Could you return all of the entries word for word, minus any pictures?

> PROVIDED DATA
>>>
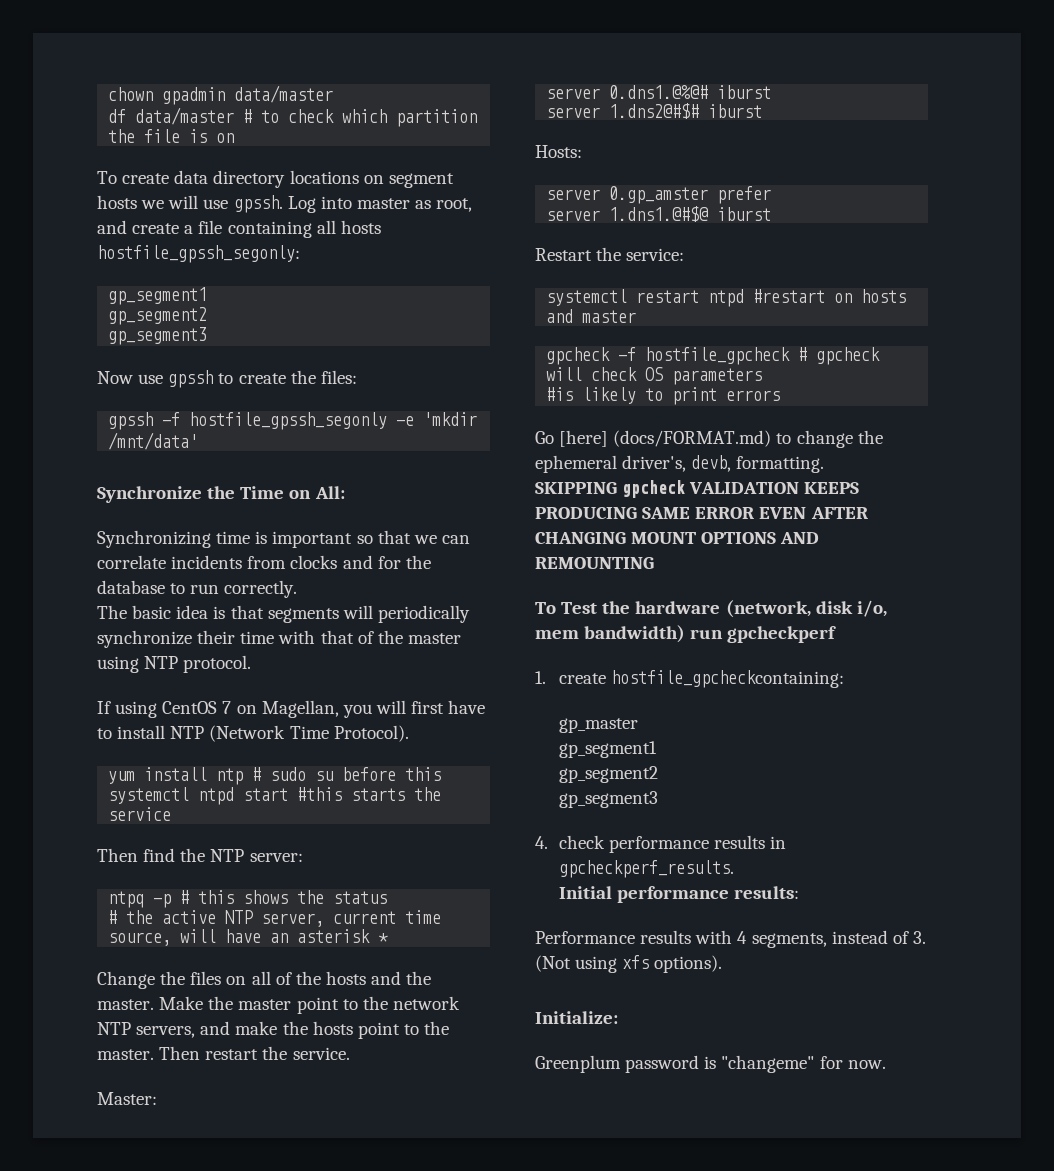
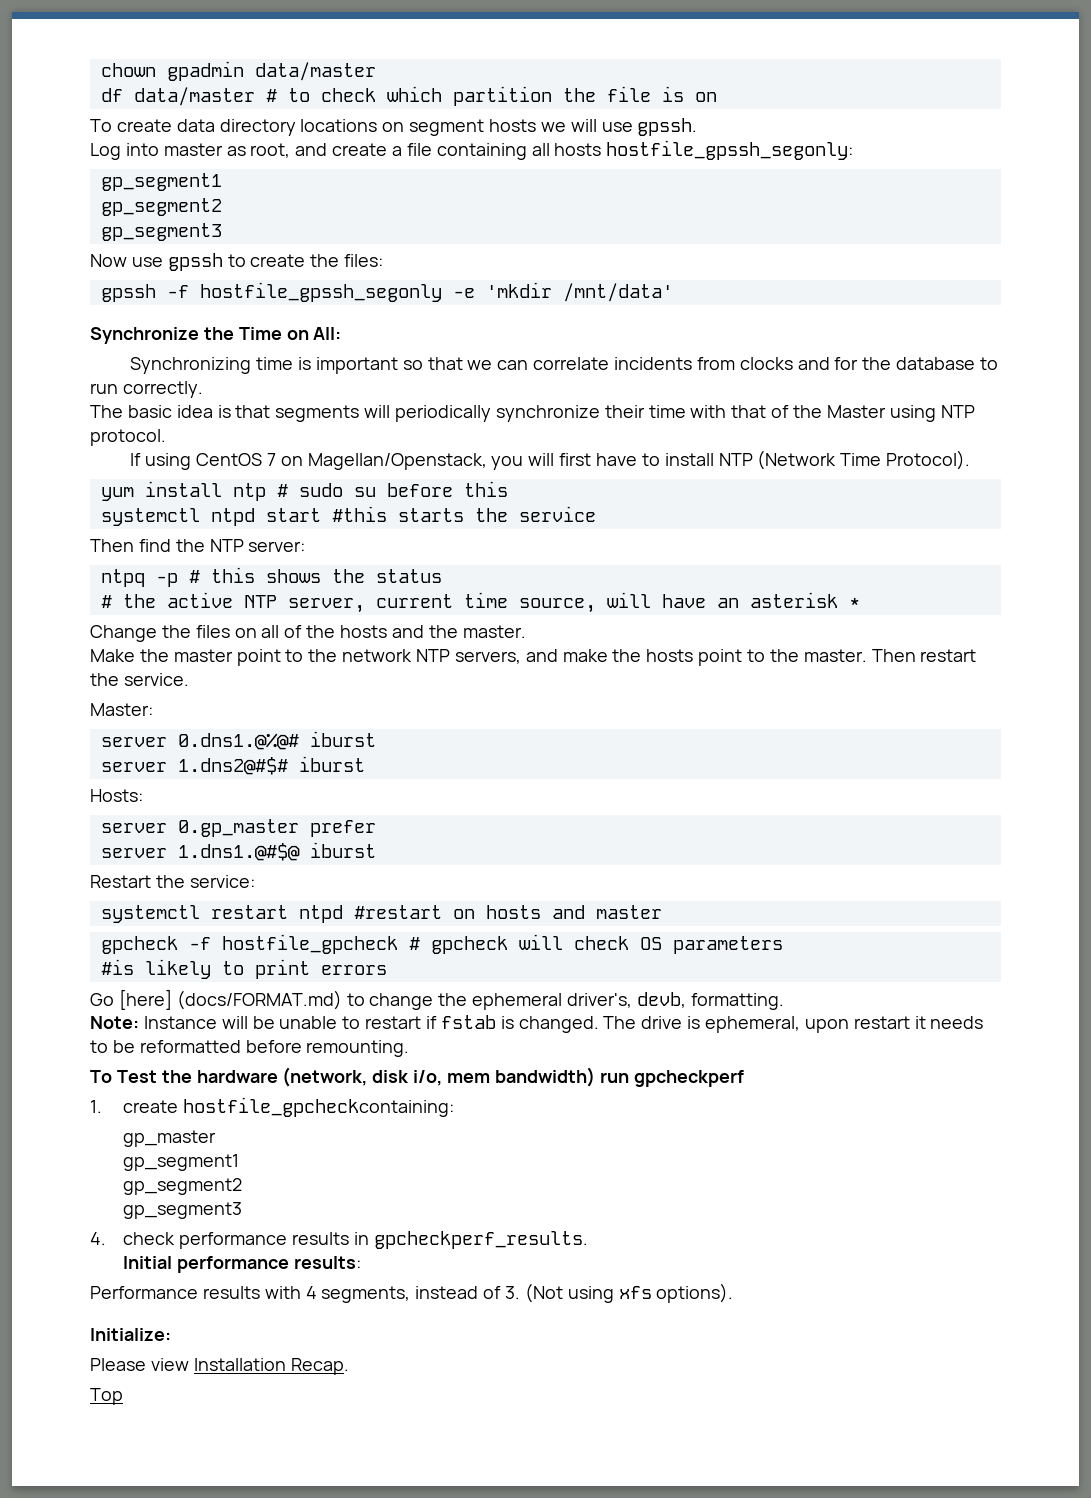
(283, 204) none -> (698, 127) //
[407,633,461,644] master -> [826,405,886,418] Master
[261,700,339,718] Magellan, -> [307,453,487,470] Magellan/Openstack,
(154, 1004) none -> (526, 631) //
[609,186,709,204] 0.gp_amster -> [177,819,299,837] 0.gp_master
[535,480,860,498] [535,507,868,519] [535,532,820,544] [535,557,654,569] SKIPPING gpcheck VALIDATION KEEPS PRODUCING SAME ERROR EVEN AFTER CHANGING MOUNT OPTIONS AND REMOUNTING -> [90,1015,984,1033] [90,1040,410,1057] Note: Instance will be unable to restart if fstab is changed. The drive is ephemeral, upon restart it needs to be reformatted before remounting.
[535,1055,886,1073] Greenplum password is "changeme" for now. -> [90,1358,349,1375] [90,1388,123,1405] Please view Installation Recap. // Top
<<<
> RESPONSE TO THE TASK
(283, 204) none -> (698, 127) //
[407,633,461,644] master -> [826,405,886,418] Master
[261,700,339,718] Magellan, -> [307,453,487,470] Magellan/Openstack,
(154, 1004) none -> (526, 631) //
[609,186,709,204] 0.gp_amster -> [177,819,299,837] 0.gp_master
[535,480,860,498] [535,507,868,519] [535,532,820,544] [535,557,654,569] SKIPPING gpcheck VALIDATION KEEPS PRODUCING SAME ERROR EVEN AFTER CHANGING MOUNT OPTIONS AND REMOUNTING -> [90,1015,984,1033] [90,1040,410,1057] Note: Instance will be unable to restart if fstab is changed. The drive is ephemeral, upon restart it needs to be reformatted before remounting.
[535,1055,886,1073] Greenplum password is "changeme" for now. -> [90,1358,349,1375] [90,1388,123,1405] Please view Installation Recap. // Top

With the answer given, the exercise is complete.